Text segment -
****************

Saturday, April 18, 2015

Shenanigan-ing the Fifth: Shelter from the Storm

We'd been playing pussyfoot with the rain since our second day in Istanbul.  People kept apologizing for the weather, explaining that it was usually warmer this time of year.  Little did they realize that we hailed from Mongolia - their idea of "cold" is a warm spring day to us.  Also, it was nice to not have to fight our kids over wearing the hoodies on account of it being too hot.  That said, I have to tell you that when the weather really did catch up to us, we felt it.  The fifth day of the trip we were scheduled to visit Topkapi Palace, and while the weather held long enough for me to go ahead of everyone and buy tickets...

...just FYI, apparently those 85 lira 3-day museum passes can sell out.  As in, like, everywhere.  And that sucks...

...but by the time we'd entered the second court and started to look around rain was coming down.  This was such a bummer I hardly had words for it, because the last time I visited Topkapi Palace, it was a gorgeous autumn day, and the lovely grounds really deserve to be strolled through at a leisurely pace, rather than quickly as you shiver from building to building.  Still, a palace is a palace, and I think everyone enjoyed seeing the fantastic architecture...just not as much as they would have on a sunny day.

****************

Given data -
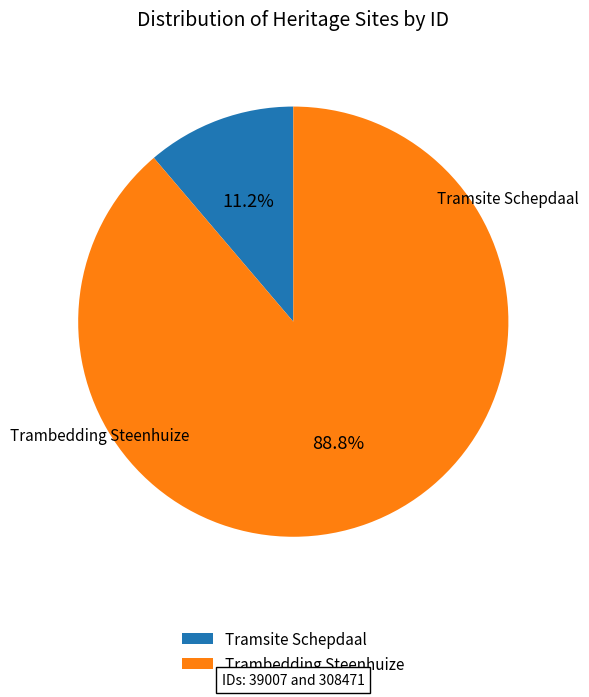

Which category has the smallest portion of the pie?

Tramsite Schepdaal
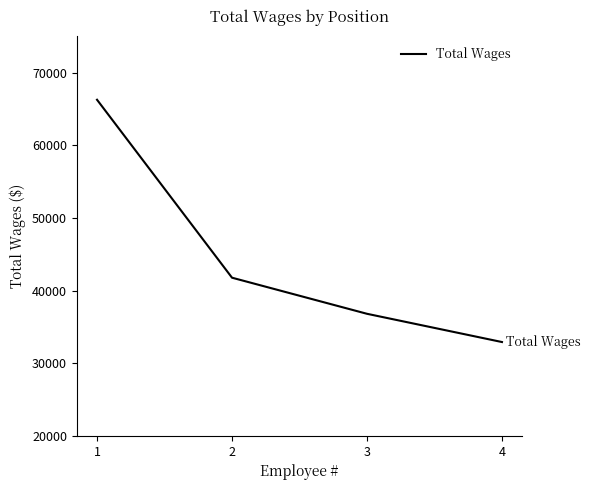

How many categories are shown in the chart?

4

****************

Instruction 1 - In the Istanbul travel post, what price does the writer give for the 3-day museum passes?
Instruction 2 - Continue the Istanbul travel post from its last sentence.

Your response 1 - 85 lira

Your response 2 -
While Time Lady stayed back with the majority of our students who were getting their fill of shopping at their second gift shop of the day, I went ahead to buy tickets for the Istanbul Archaeology Museum (since we now needed tickets for every attraction we went to) with one of my tenth grade boys (who brought a ukulele on the trip and thus earned the moniker "Ukulele Man") who had a great sense of direction and liked to be ahead of everyone else.  The main group spent so long shopping that we bought the tickets and were half the way back to the gate before they caught up to us.  Since we were all cold from the rain we decided to go to lunch down the hill from the museum first, and we all ended up eating at The Han, where most of the kids got to enjoy another meal seated on cushions (not to mention some good food).  Afterwards we went to the museum where we were THRILLED to be able to skip the ticket line and go straight in.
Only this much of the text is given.